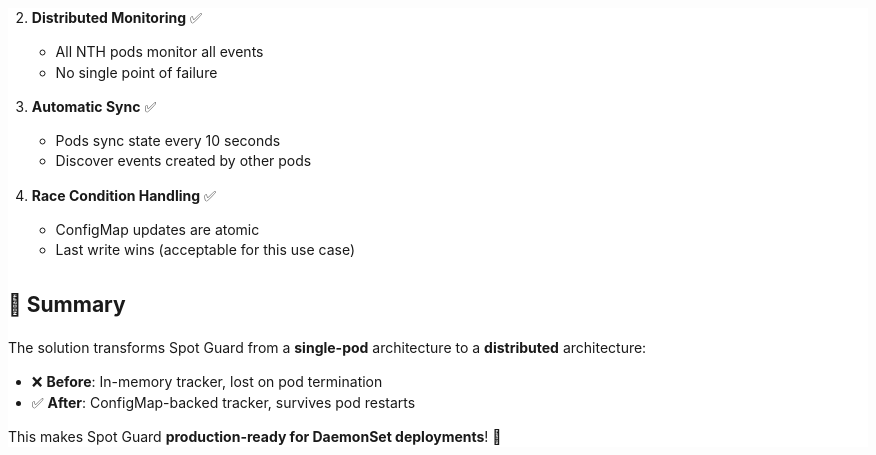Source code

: 2. **Distributed Monitoring** ✅
   - All NTH pods monitor all events
   - No single point of failure

3. **Automatic Sync** ✅
   - Pods sync state every 10 seconds
   - Discover events created by other pods

4. **Race Condition Handling** ✅
   - ConfigMap updates are atomic
   - Last write wins (acceptable for this use case)

## 🎯 **Summary**

The solution transforms Spot Guard from a **single-pod** architecture to a **distributed** architecture:

- ❌ **Before**: In-memory tracker, lost on pod termination
- ✅ **After**: ConfigMap-backed tracker, survives pod restarts

This makes Spot Guard **production-ready for DaemonSet deployments**! 🚀
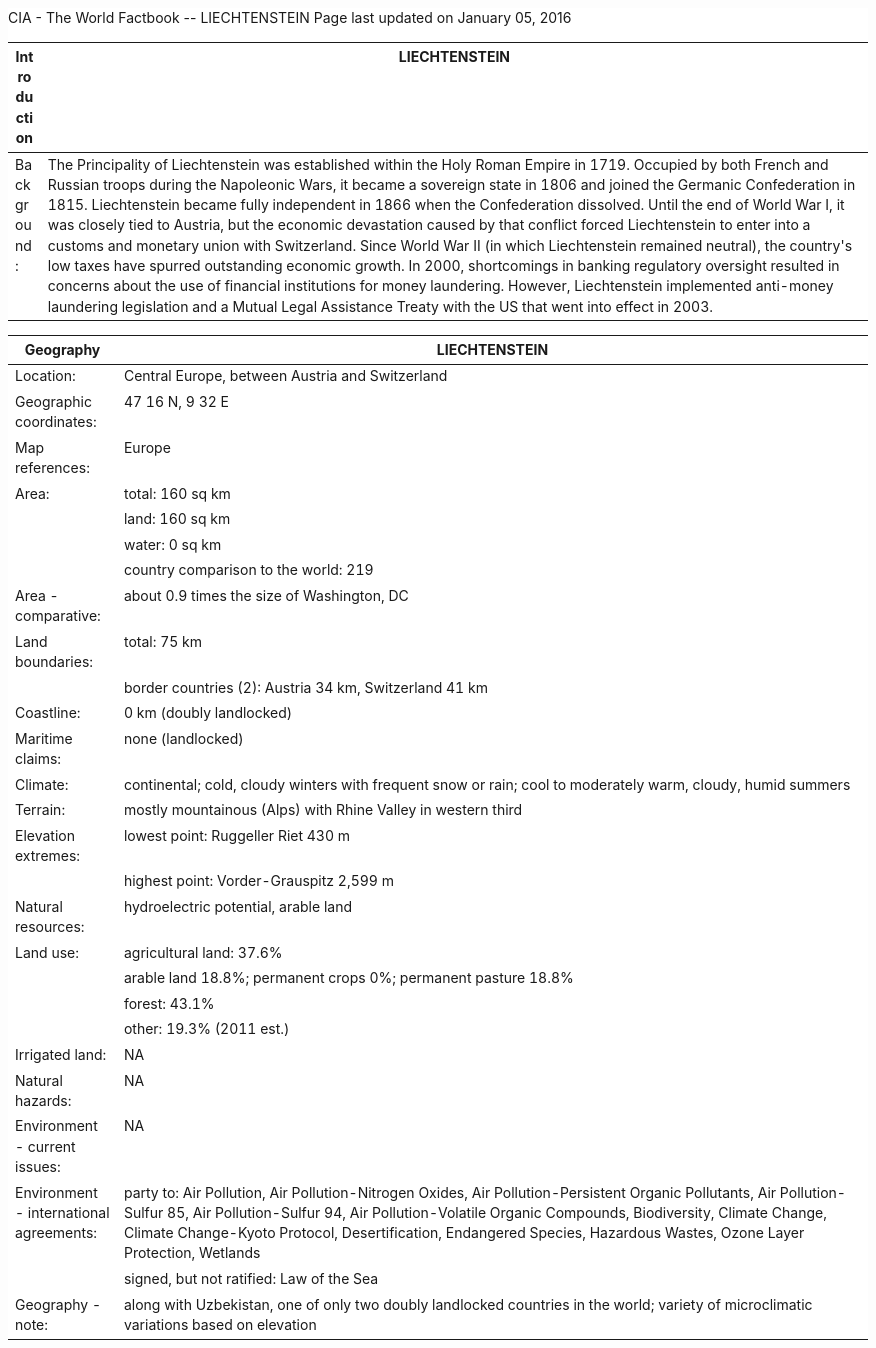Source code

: CIA - The World Factbook --   LIECHTENSTEIN 
Page last updated on January 05, 2016

| Introduction | LIECHTENSTEIN |
| --- | --- |
| Background: | The Principality of Liechtenstein was established within the Holy Roman Empire in 1719. Occupied by both French and Russian troops during the Napoleonic Wars, it became a sovereign state in 1806 and joined the Germanic Confederation in 1815. Liechtenstein became fully independent in 1866 when the Confederation dissolved. Until the end of World War I, it was closely tied to Austria, but the economic devastation caused by that conflict forced Liechtenstein to enter into a customs and monetary union with Switzerland. Since World War II (in which Liechtenstein remained neutral), the country's low taxes have spurred outstanding economic growth. In 2000, shortcomings in banking regulatory oversight resulted in concerns about the use of financial institutions for money laundering. However, Liechtenstein implemented anti-money laundering legislation and a Mutual Legal Assistance Treaty with the US that went into effect in 2003. |

| Geography | LIECHTENSTEIN |
| --- | --- |
| Location: | Central Europe, between Austria and Switzerland |
| Geographic coordinates: | 47 16 N, 9 32 E |
| Map references: | Europe |
| Area: | total: 160 sq km |
| | land: 160 sq km |
| | water: 0 sq km |
| | country comparison to the world:  219 |
| Area - comparative: | about 0.9 times the size of Washington, DC |
| Land boundaries: | total: 75 km |
| | border countries (2): Austria 34 km, Switzerland 41 km |
| Coastline: | 0 km (doubly landlocked) |
| Maritime claims: | none (landlocked) |
| Climate: | continental; cold, cloudy winters with frequent snow or rain; cool to moderately warm, cloudy, humid summers |
| Terrain: | mostly mountainous (Alps) with Rhine Valley in western third |
| Elevation extremes: | lowest point: Ruggeller Riet 430 m |
| | highest point: Vorder-Grauspitz 2,599 m |
| Natural resources: | hydroelectric potential, arable land |
| Land use: | agricultural land: 37.6% |
| | arable land 18.8%; permanent crops 0%; permanent pasture 18.8% |
| | forest: 43.1% |
| | other: 19.3% (2011 est.) |
| Irrigated land: | NA |
| Natural hazards: | NA |
| Environment - current issues: | NA |
| Environment - international agreements: | party to: Air Pollution, Air Pollution-Nitrogen Oxides, Air Pollution-Persistent Organic Pollutants, Air Pollution-Sulfur 85, Air Pollution-Sulfur 94, Air Pollution-Volatile Organic Compounds, Biodiversity, Climate Change, Climate Change-Kyoto Protocol, Desertification, Endangered Species, Hazardous Wastes, Ozone Layer Protection, Wetlands |
| | signed, but not ratified: Law of the Sea |
| Geography - note: | along with Uzbekistan, one of only two doubly landlocked countries in the world; variety of microclimatic variations based on elevation |
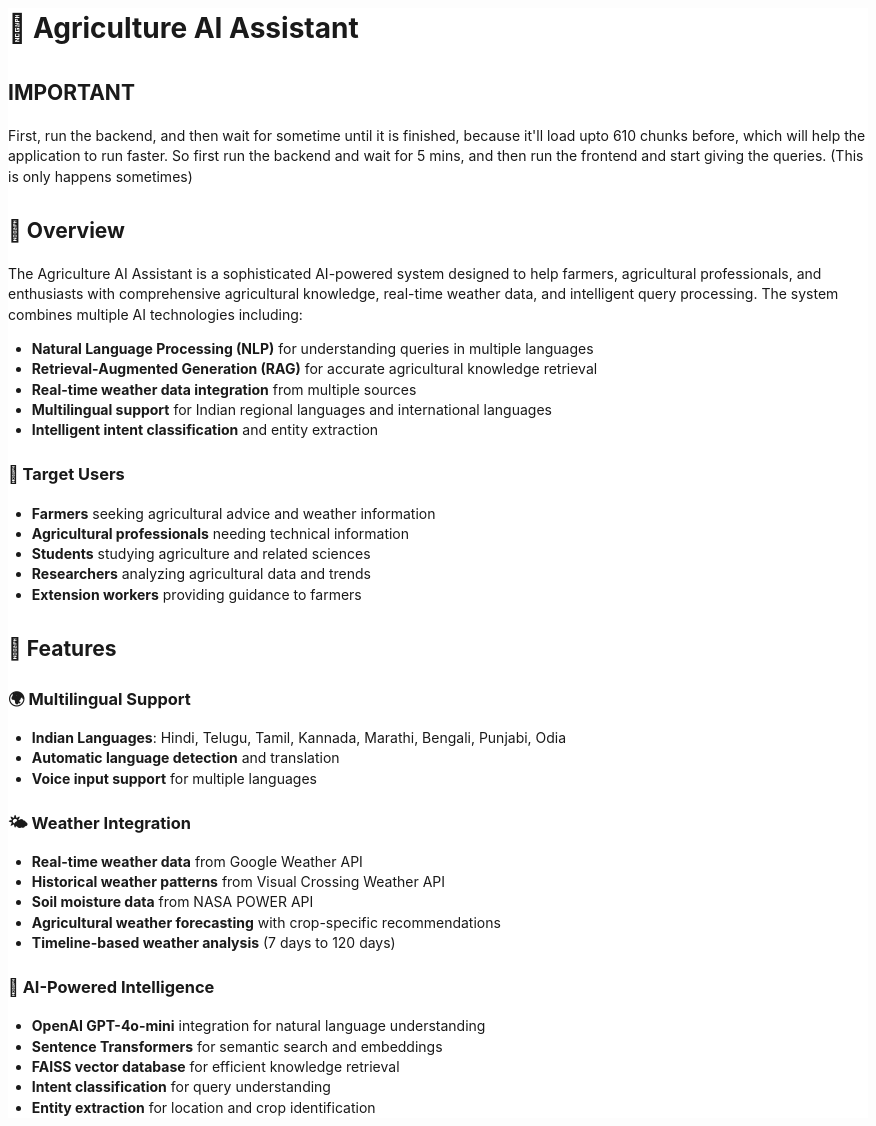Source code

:# 🌾 Agriculture AI Assistant

## IMPORTANT
First, run the backend, and then wait for sometime until it is finished, because it'll load upto 610 chunks before, which will help the application to run faster.
So first run the backend and wait for 5 mins, and then run the frontend and start giving the queries. (This is only happens sometimes)



## 🌾 Overview

The Agriculture AI Assistant is a sophisticated AI-powered system designed to help farmers, agricultural professionals, and enthusiasts with comprehensive agricultural knowledge, real-time weather data, and intelligent query processing. The system combines multiple AI technologies including:

- **Natural Language Processing (NLP)** for understanding queries in multiple languages
- **Retrieval-Augmented Generation (RAG)** for accurate agricultural knowledge retrieval
- **Real-time weather data integration** from multiple sources
- **Multilingual support** for Indian regional languages and international languages
- **Intelligent intent classification** and entity extraction

### 🎯 Target Users

- **Farmers** seeking agricultural advice and weather information
- **Agricultural professionals** needing technical information
- **Students** studying agriculture and related sciences
- **Researchers** analyzing agricultural data and trends
- **Extension workers** providing guidance to farmers

## 🚀 Features

### 🌍 **Multilingual Support**
- **Indian Languages**: Hindi, Telugu, Tamil, Kannada, Marathi, Bengali, Punjabi, Odia
- **Automatic language detection** and translation
- **Voice input support** for multiple languages

### 🌤️ **Weather Integration**
- **Real-time weather data** from Google Weather API
- **Historical weather patterns** from Visual Crossing Weather API
- **Soil moisture data** from NASA POWER API
- **Agricultural weather forecasting** with crop-specific recommendations
- **Timeline-based weather analysis** (7 days to 120 days)

### 🧠 **AI-Powered Intelligence**
- **OpenAI GPT-4o-mini** integration for natural language understanding
- **Sentence Transformers** for semantic search and embeddings
- **FAISS vector database** for efficient knowledge retrieval
- **Intent classification** for query understanding
- **Entity extraction** for location and crop identification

YOUR ASSIGNMENT: Reproduce the items from the line containing "The Agriculture AI" through the line containing "- **Voice input", inclusive, swapping "enthusiasts" for "hobbyists" and leaving everything else unchanged.

ANSWER SECTION:
The Agriculture AI Assistant is a sophisticated AI-powered system designed to help farmers, agricultural professionals, and hobbyists with comprehensive agricultural knowledge, real-time weather data, and intelligent query processing. The system combines multiple AI technologies including:

- **Natural Language Processing (NLP)** for understanding queries in multiple languages
- **Retrieval-Augmented Generation (RAG)** for accurate agricultural knowledge retrieval
- **Real-time weather data integration** from multiple sources
- **Multilingual support** for Indian regional languages and international languages
- **Intelligent intent classification** and entity extraction

### 🎯 Target Users

- **Farmers** seeking agricultural advice and weather information
- **Agricultural professionals** needing technical information
- **Students** studying agriculture and related sciences
- **Researchers** analyzing agricultural data and trends
- **Extension workers** providing guidance to farmers

## 🚀 Features

### 🌍 **Multilingual Support**
- **Indian Languages**: Hindi, Telugu, Tamil, Kannada, Marathi, Bengali, Punjabi, Odia
- **Automatic language detection** and translation
- **Voice input support** for multiple languages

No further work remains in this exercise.